“I suppose the more you have to do, the more you learn to organize and concentrate — or else get fragmented into bits. I have learned to use my ‘ten minutes.’ I once thought it was not worth sitting down for a time as short as that; now I know differently, and if I have ten minutes, I use them, even if they bring only two lines, and it keeps the book alive.” Rumer Godden
This was one of the quotes I got this week through the daily Moment of Happiness emails. I’m not sure why, but it’s stuck with me. It could be that I’ve been so scatter-brained lately (I probably don’t even want to know how many times a day Lindsay has to hear me say, “Liz, concentrate for 10 seconds!”).
The thought is probably way deeper than it needs to be (and also not at all what the quote is about) but I’ve I’ve been thinking lately about the ability of people to change.
A large part of changing is being able to change your mindset. That’s what I’ve been hoping to accomplish, to some degree, by setting up my action plans and “resolutions” this year. My personality tends to be all-or-nothing. I work hard, I play hard, and then I ultimately crash hard (as evidenced by the aftermath of taking control).

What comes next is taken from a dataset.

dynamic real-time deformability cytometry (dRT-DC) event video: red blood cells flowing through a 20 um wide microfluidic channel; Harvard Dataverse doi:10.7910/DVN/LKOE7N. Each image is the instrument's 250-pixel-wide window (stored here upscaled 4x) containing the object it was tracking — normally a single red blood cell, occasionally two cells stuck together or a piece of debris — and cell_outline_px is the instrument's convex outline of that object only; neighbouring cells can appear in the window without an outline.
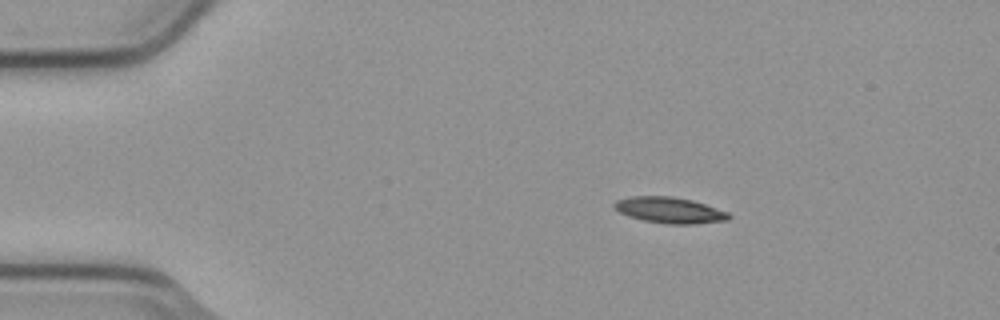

Is is possible to change that? What influences that aspect of my personality? I know the sisters are the same way, too, but I don’t necessarily know where that stems from.
What makes it difficult is that I also have conflicting goals and attitudes — sometimes even throughout a given day. One part of me wants to just all the ‘ten minutes’ that I have, to be productive and efficient when possible. That’s what “take control!” was all about this month. I wanted to use my time wisely to accomplish all the things on my ever-growing to-do list. After all, a little progress is better than no progress.
But then another part of me wants the ability to slow down, to sit back and appreciate where I’m at and my life as it is now. It’s the do this, do this, rush-rush-rush mentality that causes me to feel overwhelmed and then create all of these monthly goals focused on balance and simplicity. Clearly something isn’t clicking for me just yet.
The bad part of my deep thoughts is that I often don’t have solutions. And I’d say just being more aware of it helps, but it’s not like this is an earth-shattering revelation on my end. But perhaps in time I’ll find a way to balance or merge the two mindsets so it’s not a constant back-and-forth battle. Let’s hope so, anyway.